В тот день, слоняясь по улице, я набрел за сараем на приемного сына кума Егора Дорофеева Кешку – главнокомандующего всеми вооруженными силами улицы Болотной. Кешка сидел в полном одиночестве и потрошил окурки, намереваясь, как видно, свернуть себе папироску. Я почтительно остановился рядом. Между мной – пограничной собакой и Кешкой – главнокомандующим была огромная дистанция, не позволяющая мне даже сидеть в его присутствии. Кешка сам снизошел до беседы со мной. Он сказал, что прячется здесь от отца, что, наверное, долго еще будет прятаться, а может, и вообще домой не вернется. Потому что отец пообещал, – если поймает Кешку, – наступить ему на одну ногу и за другую разорвать.
Польщенный таким доверием, я сказал:
– А у нас тоже… когда полы моют, домой не пускают.
– Полы – это что, – вздохнул Кешка.
Мы еще маленько посидели за сараем, съели мой сухой паек – две печеных картофелины, покурили горькую Кешкину папироску. Потом он предложил:
– Айда с береговыми воевать.
Силы были неравны. На левом берегу Абушки бесновались наши многочисленные противники. Позицию на правом удерживали только мы двое.
Береговые перемазались для устрашения жирной мазутной тиной, они орали, кривлялись и обстреливали нас комками грязи.
Худой и длинный Кешка хватал, что под руку попадет, – а попадались обломки кирпича, галька – и вел ответный огонь, не густой, но прицельный.
Я, превысив полномочия пограничной собаки, тоже пытался «стрелять».
Но мои камешки падали, не долетев до середины речки, в то время как Кешкины голыши со свистом секли мелкий кустарник на том берегу.
Один из бросков достиг цели – камень попал в голову пацану с Береговой.
– Драпаем! – крикнул Кешка и, пригибаясь, кинулся в пустые осенние огороды.
– Кешка, попадет нам, а? – спрашивал я на бегу.
– Посадят, – обернувшись, сказал Кешка. – Если найдут…
Сердце мое бултыхнулось и заскулило где-то в самом низу живота.
Не знаю, куда убежал Кешка. А я спрятался в полыни, росшей на меже нашего огорода и огорода соседки тёти Нюры.
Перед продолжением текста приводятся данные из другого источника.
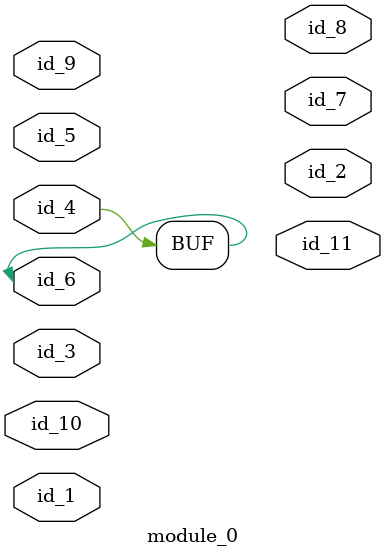
<source format=v>
module module_0 (
    id_1,
    id_2,
    id_3,
    id_4,
    id_5,
    id_6,
    id_7,
    id_8,
    id_9,
    id_10,
    id_11
);
  output id_11;
  input id_10;
  input id_9;
  output id_8;
  output id_7;
  input id_6;
  input id_5;
  input id_4;
  input id_3;
  output id_2;
  input id_1;
  assign id_4 = id_6;
  id_12 id_13 (
      .id_5 (id_1),
      .id_2 (id_6[id_8 : id_8]),
      .id_1 (id_4),
      .id_9 (id_3),
      .id_10(1)
  );
endmodule

</source>
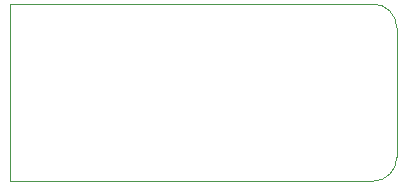
<source format=gm1>
%TF.GenerationSoftware,KiCad,Pcbnew,9.0.4*%
%TF.CreationDate,2025-08-24T10:47:50+01:00*%
%TF.ProjectId,usbc-7seg,75736263-2d37-4736-9567-2e6b69636164,rev?*%
%TF.SameCoordinates,Original*%
%TF.FileFunction,Profile,NP*%
%FSLAX46Y46*%
G04 Gerber Fmt 4.6, Leading zero omitted, Abs format (unit mm)*
G04 Created by KiCad (PCBNEW 9.0.4) date 2025-08-24 10:47:50*
%MOMM*%
%LPD*%
G01*
G04 APERTURE LIST*
%TA.AperFunction,Profile*%
%ADD10C,0.050000*%
%TD*%
G04 APERTURE END LIST*
D10*
X157000000Y-110985800D02*
X157000000Y-111000000D01*
X159000000Y-108985800D02*
G75*
G02*
X157000000Y-110985800I-2000000J0D01*
G01*
X157000000Y-96000000D02*
G75*
G02*
X159000000Y-98000000I0J-2000000D01*
G01*
X126250000Y-96000000D02*
X126250000Y-111000000D01*
X126250000Y-111000000D02*
X157000000Y-111000000D01*
X159000000Y-108985800D02*
X159000000Y-98000000D01*
X157000000Y-96000000D02*
X126250000Y-96000000D01*
M02*

</source>
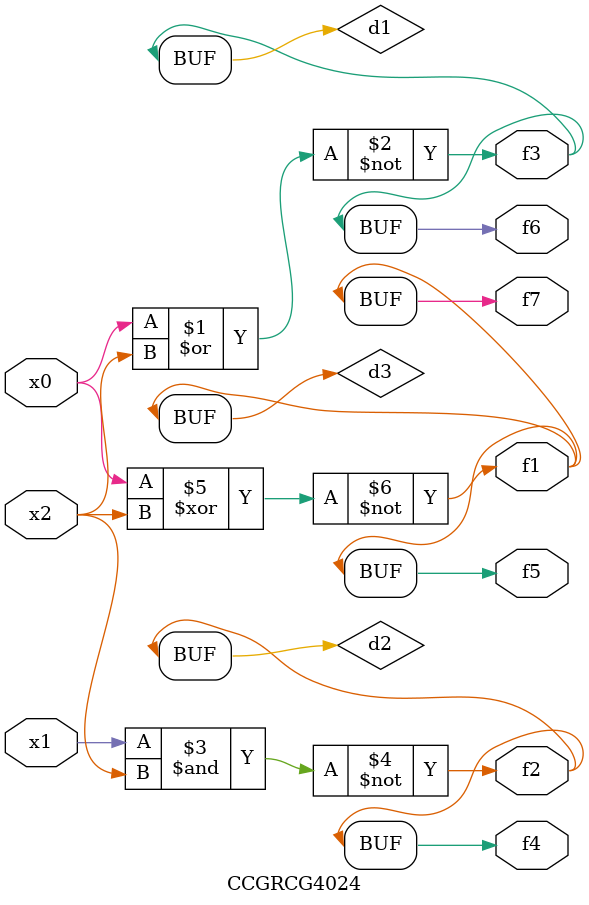
<source format=v>
module CCGRCG4024(
	input x0, x1, x2,
	output f1, f2, f3, f4, f5, f6, f7
);

	wire d1, d2, d3;

	nor (d1, x0, x2);
	nand (d2, x1, x2);
	xnor (d3, x0, x2);
	assign f1 = d3;
	assign f2 = d2;
	assign f3 = d1;
	assign f4 = d2;
	assign f5 = d3;
	assign f6 = d1;
	assign f7 = d3;
endmodule

</source>
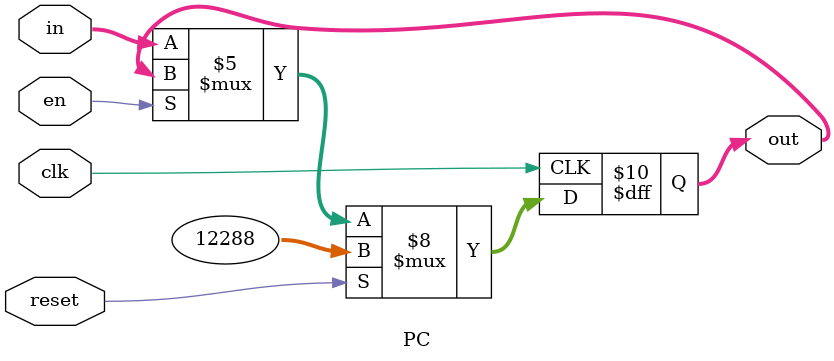
<source format=v>
`timescale 1ns / 1ps
module PC(
    input clk,
    input reset,
    input [31:0] in,
    output reg [31:0] out,
    input en
    );
initial
	begin
	out <= 32'h0000_3000;
	end
always@(posedge clk)
    begin
    if(reset == 1'b1)
        begin
        out <= 32'h0000_3000;
        end
    else
        begin
        if(en == 1'b0)  begin
            out <= in;
        end
        end
    end
endmodule
</source>
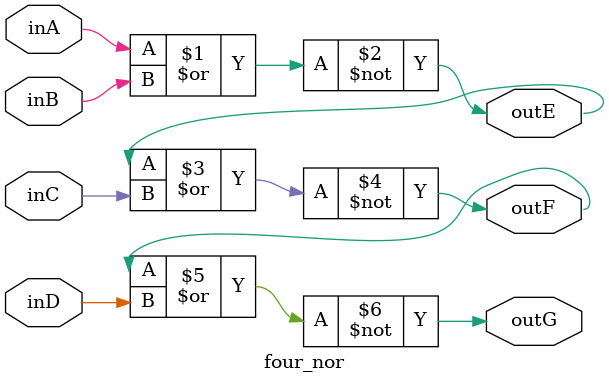
<source format=v>
`timescale 1ns / 1ps

module four_nor(inA, inB, inC, inD, outE, outF, outG);

input inA, inB, inC, inD;
output outE, outF, outG;

assign outE = ~(inA | inB);
assign outF = ~(outE | inC);
assign outG = ~(outF | inD);

endmodule



</source>
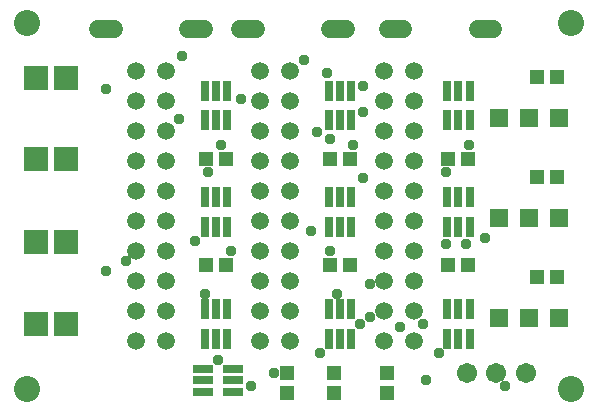
<source format=gbr>
G04 EAGLE Gerber RS-274X export*
G75*
%MOMM*%
%FSLAX34Y34*%
%LPD*%
%INSoldermask Bottom*%
%IPPOS*%
%AMOC8*
5,1,8,0,0,1.08239X$1,22.5*%
G01*
%ADD10C,2.203200*%
%ADD11R,2.003200X2.003200*%
%ADD12C,1.524000*%
%ADD13R,1.611200X1.611200*%
%ADD14R,0.803200X1.703200*%
%ADD15R,1.703200X0.803200*%
%ADD16R,1.303200X1.203200*%
%ADD17R,1.203200X1.303200*%
%ADD18C,1.511200*%
%ADD19C,1.711200*%
%ADD20C,0.959600*%


D10*
X20000Y330000D03*
X480000Y330000D03*
X20000Y20000D03*
X480000Y20000D03*
D11*
X52700Y283700D03*
X27300Y283700D03*
D12*
X200296Y325000D02*
X213504Y325000D01*
X276496Y325000D02*
X289704Y325000D01*
X93504Y325000D02*
X80296Y325000D01*
X156496Y325000D02*
X169704Y325000D01*
D13*
X445000Y80000D03*
X470400Y80000D03*
X419600Y80000D03*
X445000Y250000D03*
X470400Y250000D03*
X419600Y250000D03*
D14*
X285000Y182500D03*
X275500Y182500D03*
X294500Y182500D03*
X285000Y157500D03*
X275500Y157500D03*
X294500Y157500D03*
X180000Y272500D03*
X170500Y272500D03*
X189500Y272500D03*
X180000Y247500D03*
X170500Y247500D03*
X189500Y247500D03*
D15*
X169000Y27400D03*
X169000Y17900D03*
X169000Y36900D03*
X194000Y27400D03*
X194000Y17900D03*
X194000Y36900D03*
D14*
X180000Y182500D03*
X170500Y182500D03*
X189500Y182500D03*
X180000Y157500D03*
X170500Y157500D03*
X189500Y157500D03*
X285000Y272500D03*
X275500Y272500D03*
X294500Y272500D03*
X285000Y247500D03*
X275500Y247500D03*
X294500Y247500D03*
D16*
X468500Y284000D03*
X451500Y284000D03*
X468500Y115000D03*
X451500Y115000D03*
D17*
X325000Y33500D03*
X325000Y16500D03*
X293500Y125000D03*
X276500Y125000D03*
X188500Y125000D03*
X171500Y125000D03*
D16*
X240000Y16500D03*
X240000Y33500D03*
X280000Y16500D03*
X280000Y33500D03*
D18*
X137700Y60700D03*
X112300Y60700D03*
X137700Y86100D03*
X112300Y86100D03*
X137700Y111500D03*
X112300Y111500D03*
X137700Y136900D03*
X112300Y136900D03*
X137700Y162300D03*
X112300Y162300D03*
X137700Y187700D03*
X112300Y187700D03*
X137700Y213100D03*
X112300Y213100D03*
X137700Y238500D03*
X112300Y238500D03*
X137700Y263900D03*
X112300Y263900D03*
X137700Y289300D03*
X112300Y289300D03*
X347700Y60700D03*
X322300Y60700D03*
X347700Y86100D03*
X322300Y86100D03*
X347700Y111500D03*
X322300Y111500D03*
X347700Y136900D03*
X322300Y136900D03*
X347700Y162300D03*
X322300Y162300D03*
X347700Y187700D03*
X322300Y187700D03*
X347700Y213100D03*
X322300Y213100D03*
X347700Y238500D03*
X322300Y238500D03*
X347700Y263900D03*
X322300Y263900D03*
X347700Y289300D03*
X322300Y289300D03*
X242700Y60700D03*
X217300Y60700D03*
X242700Y86100D03*
X217300Y86100D03*
X242700Y111500D03*
X217300Y111500D03*
X242700Y136900D03*
X217300Y136900D03*
X242700Y162300D03*
X217300Y162300D03*
X242700Y187700D03*
X217300Y187700D03*
X242700Y213100D03*
X217300Y213100D03*
X242700Y238500D03*
X217300Y238500D03*
X242700Y263900D03*
X217300Y263900D03*
X242700Y289300D03*
X217300Y289300D03*
D14*
X180000Y87500D03*
X170500Y87500D03*
X189500Y87500D03*
X180000Y62500D03*
X170500Y62500D03*
X189500Y62500D03*
D17*
X171500Y215000D03*
X188500Y215000D03*
D14*
X285000Y87500D03*
X275500Y87500D03*
X294500Y87500D03*
X285000Y62500D03*
X275500Y62500D03*
X294500Y62500D03*
D17*
X293500Y215000D03*
X276500Y215000D03*
D12*
X325296Y325000D02*
X338504Y325000D01*
X401496Y325000D02*
X414704Y325000D01*
D14*
X385000Y272500D03*
X375500Y272500D03*
X394500Y272500D03*
X385000Y247500D03*
X375500Y247500D03*
X394500Y247500D03*
X385000Y182500D03*
X375500Y182500D03*
X394500Y182500D03*
X385000Y157500D03*
X375500Y157500D03*
X394500Y157500D03*
D13*
X445000Y165000D03*
X470400Y165000D03*
X419600Y165000D03*
D16*
X468500Y200000D03*
X451500Y200000D03*
D17*
X393500Y215000D03*
X376500Y215000D03*
D14*
X385000Y87500D03*
X375500Y87500D03*
X394500Y87500D03*
X385000Y62500D03*
X375500Y62500D03*
X394500Y62500D03*
D17*
X393500Y125000D03*
X376500Y125000D03*
D11*
X52700Y215000D03*
X27300Y215000D03*
X52700Y145000D03*
X27300Y145000D03*
X52700Y75000D03*
X27300Y75000D03*
D19*
X417000Y33500D03*
X442000Y33500D03*
X392000Y33500D03*
D20*
X393954Y226314D03*
X259842Y153670D03*
X310134Y108966D03*
X148082Y248666D03*
X335280Y72644D03*
X86614Y120142D03*
X301752Y75438D03*
X304546Y198374D03*
X304546Y254254D03*
X304546Y276606D03*
X103378Y128524D03*
X354838Y75438D03*
X184404Y226314D03*
X265430Y237490D03*
X192786Y136906D03*
X276606Y136906D03*
X374396Y142494D03*
X374396Y203962D03*
X209550Y22352D03*
X407924Y148082D03*
X201168Y265430D03*
X282194Y100584D03*
X276606Y231902D03*
X310134Y81026D03*
X170434Y100584D03*
X162052Y145288D03*
X86614Y273812D03*
X229108Y33528D03*
X357632Y27940D03*
X273812Y287782D03*
X254254Y298958D03*
X150876Y301752D03*
X424688Y22352D03*
X296164Y226314D03*
X391160Y142494D03*
X268224Y50292D03*
X368808Y50292D03*
X173228Y203962D03*
X181610Y44704D03*
M02*

</source>
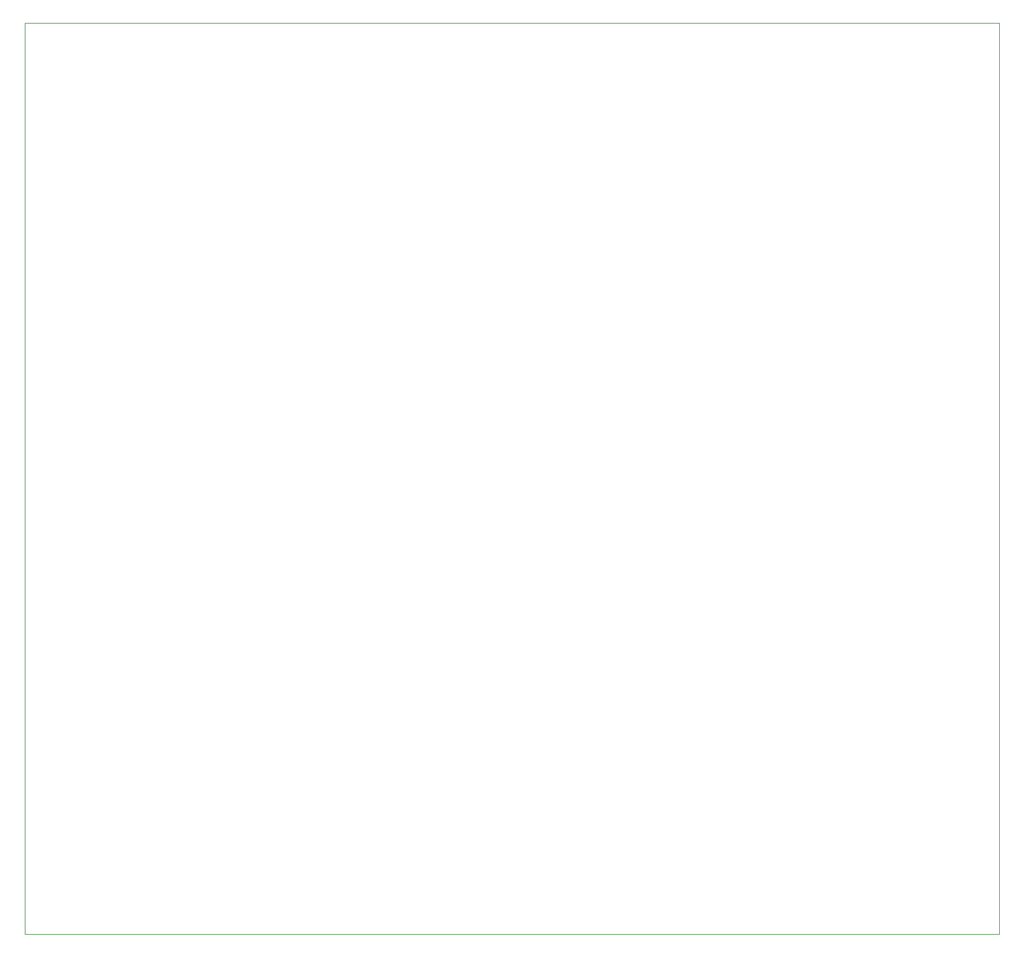
<source format=gbr>
%TF.GenerationSoftware,KiCad,Pcbnew,8.0.6*%
%TF.CreationDate,2025-05-19T18:35:20-06:00*%
%TF.ProjectId,main V5,6d61696e-2056-4352-9e6b-696361645f70,rev?*%
%TF.SameCoordinates,Original*%
%TF.FileFunction,Profile,NP*%
%FSLAX46Y46*%
G04 Gerber Fmt 4.6, Leading zero omitted, Abs format (unit mm)*
G04 Created by KiCad (PCBNEW 8.0.6) date 2025-05-19 18:35:20*
%MOMM*%
%LPD*%
G01*
G04 APERTURE LIST*
%TA.AperFunction,Profile*%
%ADD10C,0.050000*%
%TD*%
G04 APERTURE END LIST*
D10*
X65005000Y-39200000D02*
X197995000Y-39200000D01*
X197995000Y-163605000D01*
X65005000Y-163605000D01*
X65005000Y-39200000D01*
M02*

</source>
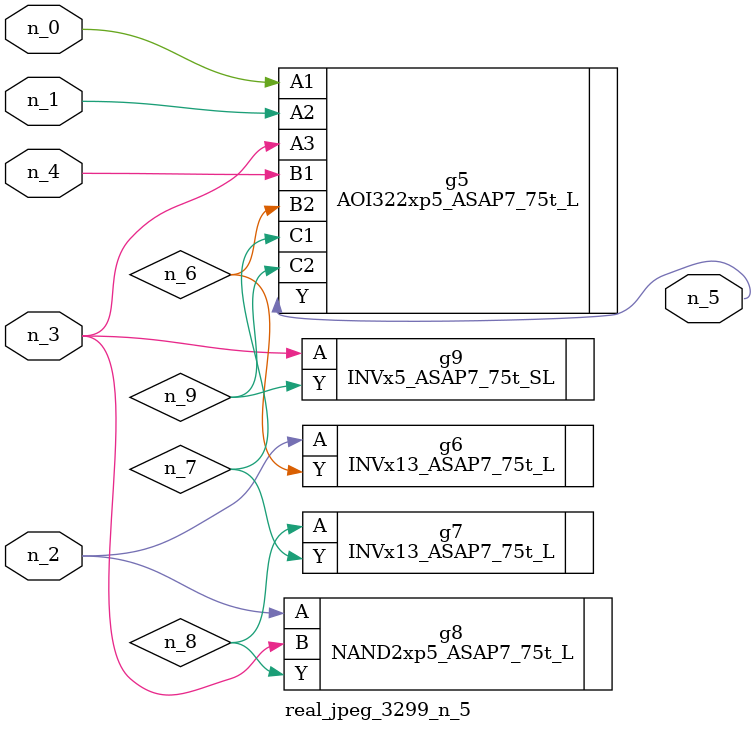
<source format=v>
module real_jpeg_3299_n_5 (n_4, n_0, n_1, n_2, n_3, n_5);

input n_4;
input n_0;
input n_1;
input n_2;
input n_3;

output n_5;

wire n_8;
wire n_6;
wire n_7;
wire n_9;

AOI322xp5_ASAP7_75t_L g5 ( 
.A1(n_0),
.A2(n_1),
.A3(n_3),
.B1(n_4),
.B2(n_6),
.C1(n_7),
.C2(n_9),
.Y(n_5)
);

INVx13_ASAP7_75t_L g6 ( 
.A(n_2),
.Y(n_6)
);

NAND2xp5_ASAP7_75t_L g8 ( 
.A(n_2),
.B(n_3),
.Y(n_8)
);

INVx5_ASAP7_75t_SL g9 ( 
.A(n_3),
.Y(n_9)
);

INVx13_ASAP7_75t_L g7 ( 
.A(n_8),
.Y(n_7)
);


endmodule
</source>
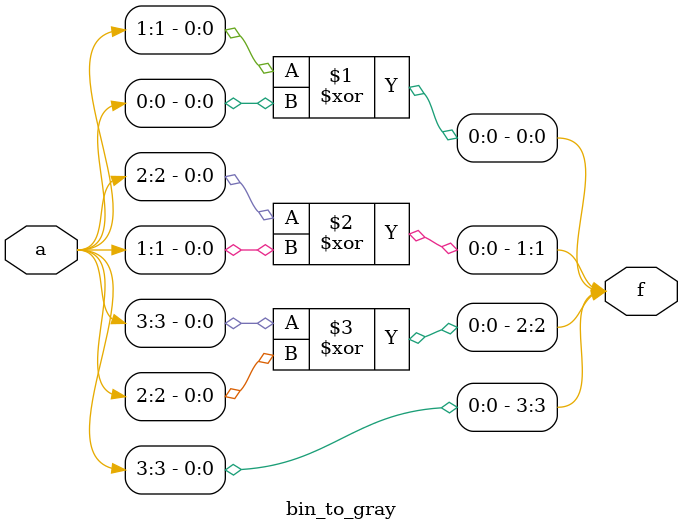
<source format=v>
module bin_to_gray(
    input [3:0]a,
    output [3:0]f
    );
    assign f[0]=(a[1]^a[0]);
    assign f[1]=(a[2]^a[1]);
    assign f[2]=(a[3]^a[2]);
    assign f[3]=a[3];
endmodule

</source>
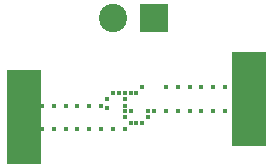
<source format=gbl>
G04 #@! TF.FileFunction,Copper,L4,Bot,Signal*
%FSLAX46Y46*%
G04 Gerber Fmt 4.6, Leading zero omitted, Abs format (unit mm)*
G04 Created by KiCad (PCBNEW 4.0.3-stable) date Sun Sep 11 01:35:28 2016*
%MOMM*%
%LPD*%
G01*
G04 APERTURE LIST*
%ADD10C,0.100000*%
%ADD11C,0.381000*%
%ADD12C,2.400000*%
%ADD13R,2.400000X2.400000*%
%ADD14R,3.000000X8.000000*%
G04 APERTURE END LIST*
D10*
D11*
X143500000Y-103250000D03*
X145000000Y-102500000D03*
X146500000Y-101500000D03*
X145500000Y-102000000D03*
X145000000Y-104000000D03*
X145000000Y-103500000D03*
X143500000Y-102500000D03*
X144000000Y-102000000D03*
X144500000Y-102000000D03*
X146500000Y-104500000D03*
X146000000Y-104500000D03*
X145500000Y-104500000D03*
X145500000Y-103500000D03*
X147000000Y-103500000D03*
X147500000Y-103500000D03*
X148500000Y-103500000D03*
X156500000Y-103500000D03*
X155500000Y-103500000D03*
X154500000Y-103500000D03*
X153500000Y-103500000D03*
X152500000Y-103500000D03*
X151500000Y-103500000D03*
X150500000Y-103500000D03*
X149500000Y-103500000D03*
X148500000Y-101500000D03*
X149500000Y-101500000D03*
X150500000Y-101500000D03*
X151500000Y-101500000D03*
X152500000Y-101500000D03*
X153500000Y-101500000D03*
X154500000Y-101500000D03*
X155500000Y-101500000D03*
X156500000Y-101500000D03*
X146000000Y-102000000D03*
X145000000Y-102000000D03*
X145000000Y-103050000D03*
X147000000Y-104000000D03*
X145000000Y-105000000D03*
X144000000Y-105000000D03*
X143000000Y-105000000D03*
X142000000Y-105000000D03*
X141000000Y-105000000D03*
X140000000Y-105000000D03*
X139000000Y-105000000D03*
X138000000Y-105000000D03*
X137000000Y-105000000D03*
X136000000Y-105000000D03*
X135250000Y-105000000D03*
X143000000Y-103050000D03*
X142000000Y-103050000D03*
X141000000Y-103050000D03*
X140000000Y-103050000D03*
X139000000Y-103050000D03*
X138000000Y-103050000D03*
X137000000Y-103050000D03*
X136000000Y-103050000D03*
D12*
X144000000Y-95600000D03*
D13*
X147500000Y-95600000D03*
D14*
X136500000Y-104000000D03*
X155500000Y-102500000D03*
D11*
X135250000Y-103050000D03*
M02*

</source>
Может, я просидел бы там до вечера, если бы не увидел вдруг из своего убежища, как прямо к нашему вроде бы дому шагает какой-то дядька – в гимнастерке и с полевой сумкой через плечо.
Случайного дядьку этого я принял за милиционера, выполз на четвереньках из ненадежной полыни, убежал – маленький и преступный – за крайние дома улицы и залег там в старом песчаном карьере.
Разыскала меня управившаяся с делами мать.
Путь обратно оказался еще более невеселым. Всю дорогу мать подгоняла меня прутом, ругала мучителем и чертом вислоухим.